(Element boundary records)
>>
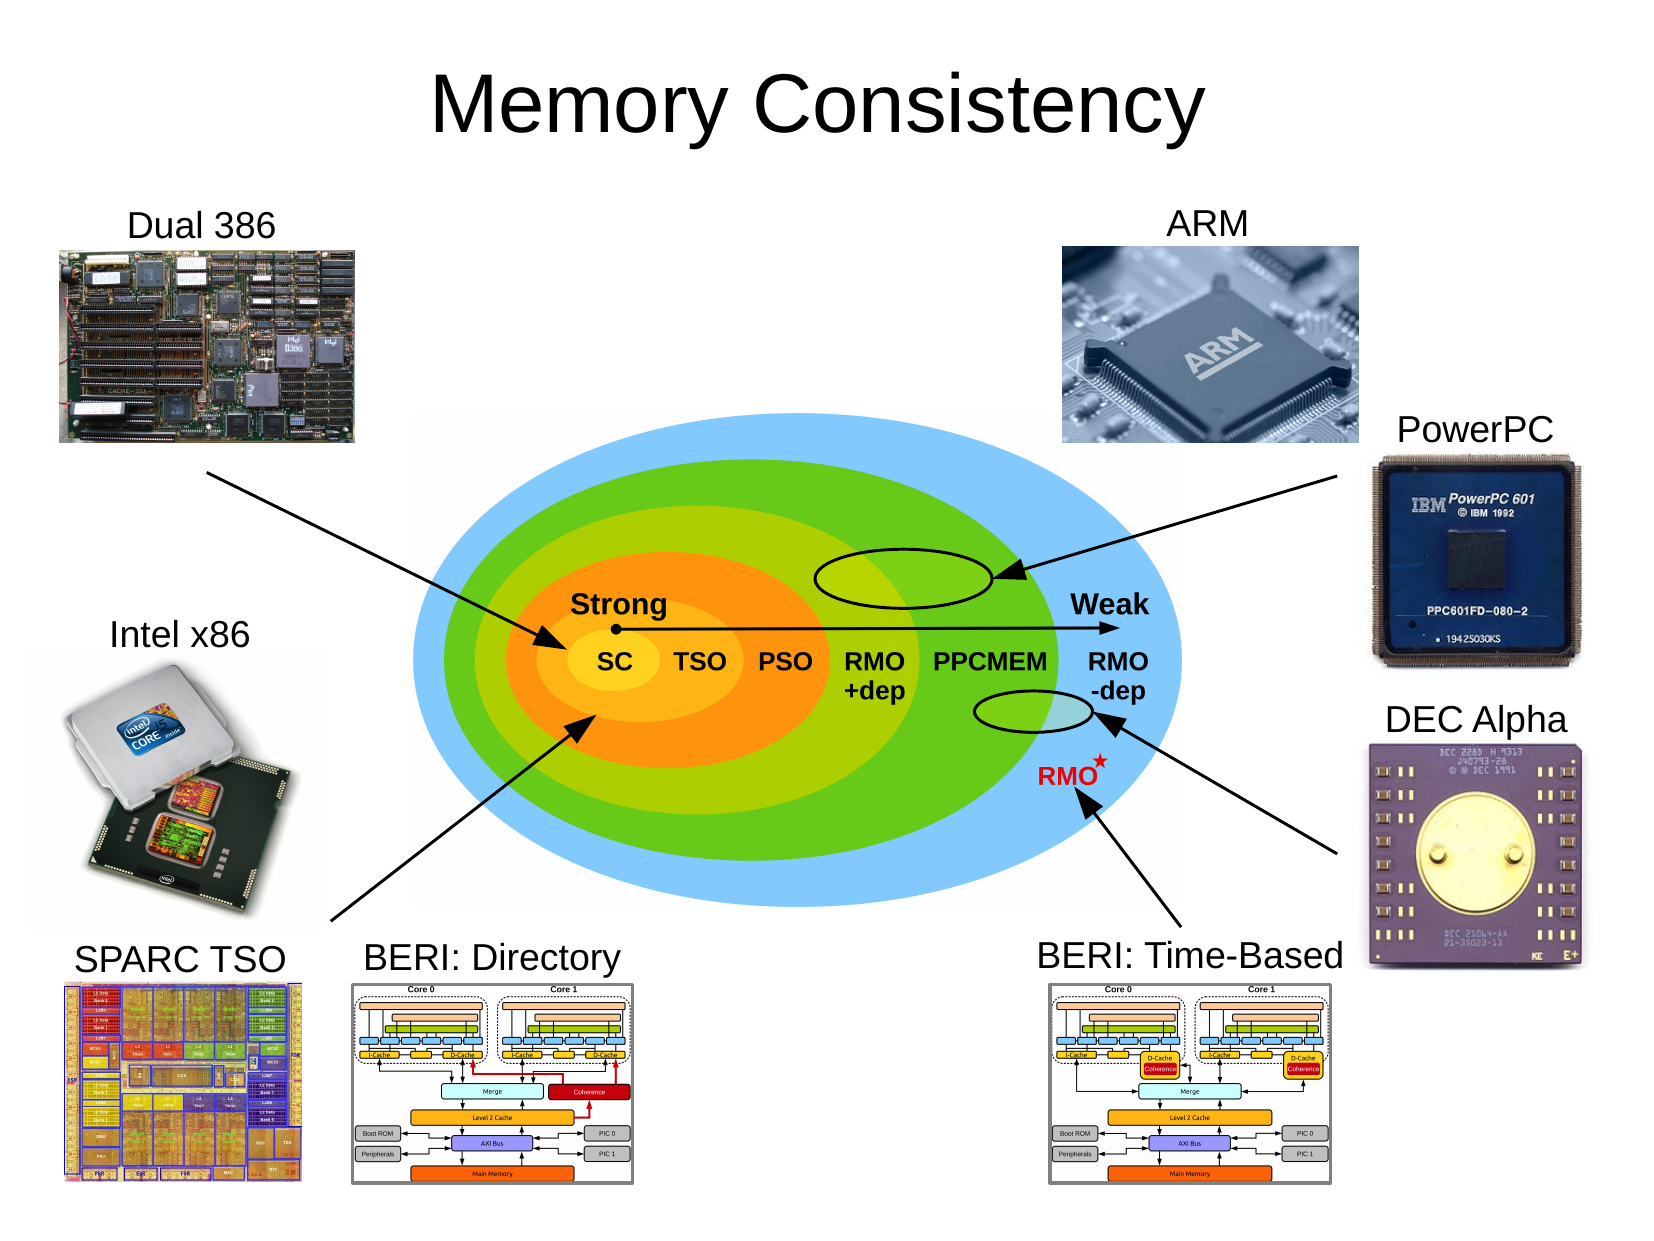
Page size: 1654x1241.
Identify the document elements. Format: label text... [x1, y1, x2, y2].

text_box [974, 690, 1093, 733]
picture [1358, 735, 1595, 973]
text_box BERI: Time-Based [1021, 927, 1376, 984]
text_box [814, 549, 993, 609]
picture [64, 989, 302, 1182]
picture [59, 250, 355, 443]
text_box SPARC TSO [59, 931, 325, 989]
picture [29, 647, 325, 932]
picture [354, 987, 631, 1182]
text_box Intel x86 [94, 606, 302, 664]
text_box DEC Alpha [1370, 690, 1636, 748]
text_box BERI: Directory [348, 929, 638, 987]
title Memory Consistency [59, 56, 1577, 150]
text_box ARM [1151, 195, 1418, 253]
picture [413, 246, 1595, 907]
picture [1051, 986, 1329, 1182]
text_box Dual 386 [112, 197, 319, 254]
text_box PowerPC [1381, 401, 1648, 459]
<<
>>
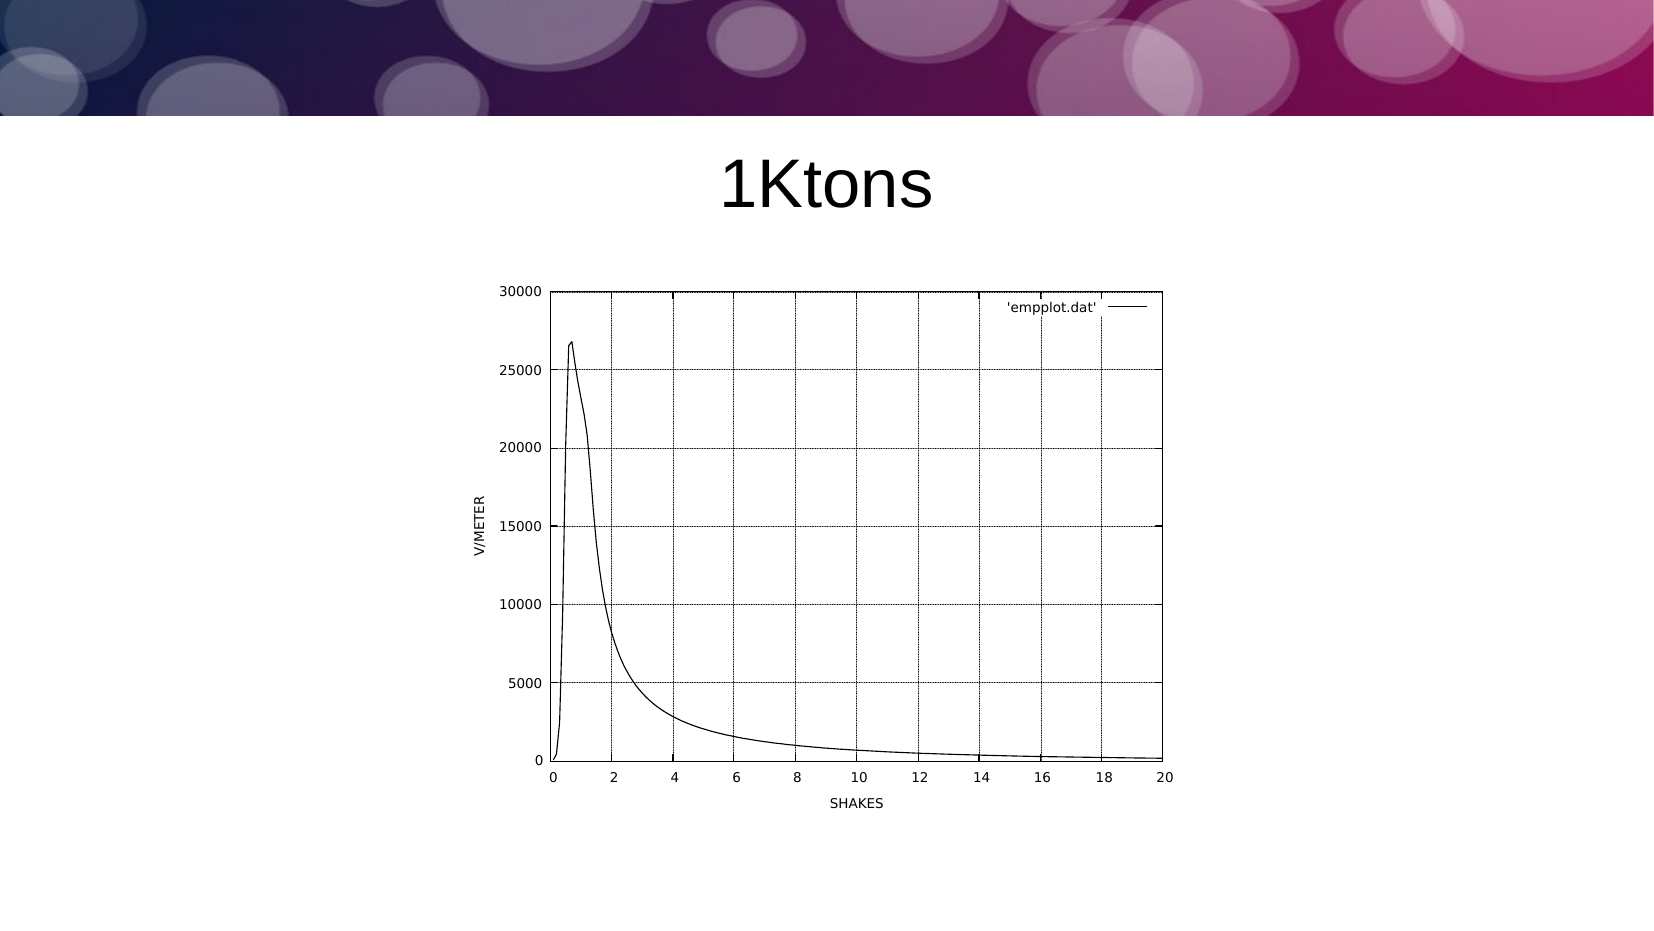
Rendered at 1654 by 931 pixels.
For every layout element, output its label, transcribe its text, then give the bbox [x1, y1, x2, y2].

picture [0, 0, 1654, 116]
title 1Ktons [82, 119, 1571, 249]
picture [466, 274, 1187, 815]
<<
EXERCISE PROMPT: Rewrite the lines starting at "Page size: 1654x1241." and ending at "text_box PowerPC [1381, 401, 1648, 459]", changing "Page size" to "Image size" and leaving everything else as it is.

EXERCISE SOLUTION:
Image size: 1654x1241.
Identify the document elements. Format: label text... [x1, y1, x2, y2].

text_box [974, 690, 1093, 733]
picture [1358, 735, 1595, 973]
text_box BERI: Time-Based [1021, 927, 1376, 984]
text_box [814, 549, 993, 609]
picture [64, 989, 302, 1182]
picture [59, 250, 355, 443]
text_box SPARC TSO [59, 931, 325, 989]
picture [29, 647, 325, 932]
picture [354, 987, 631, 1182]
text_box Intel x86 [94, 606, 302, 664]
text_box DEC Alpha [1370, 690, 1636, 748]
text_box BERI: Directory [348, 929, 638, 987]
title Memory Consistency [59, 56, 1577, 150]
text_box ARM [1151, 195, 1418, 253]
picture [413, 246, 1595, 907]
picture [1051, 986, 1329, 1182]
text_box Dual 386 [112, 197, 319, 254]
text_box PowerPC [1381, 401, 1648, 459]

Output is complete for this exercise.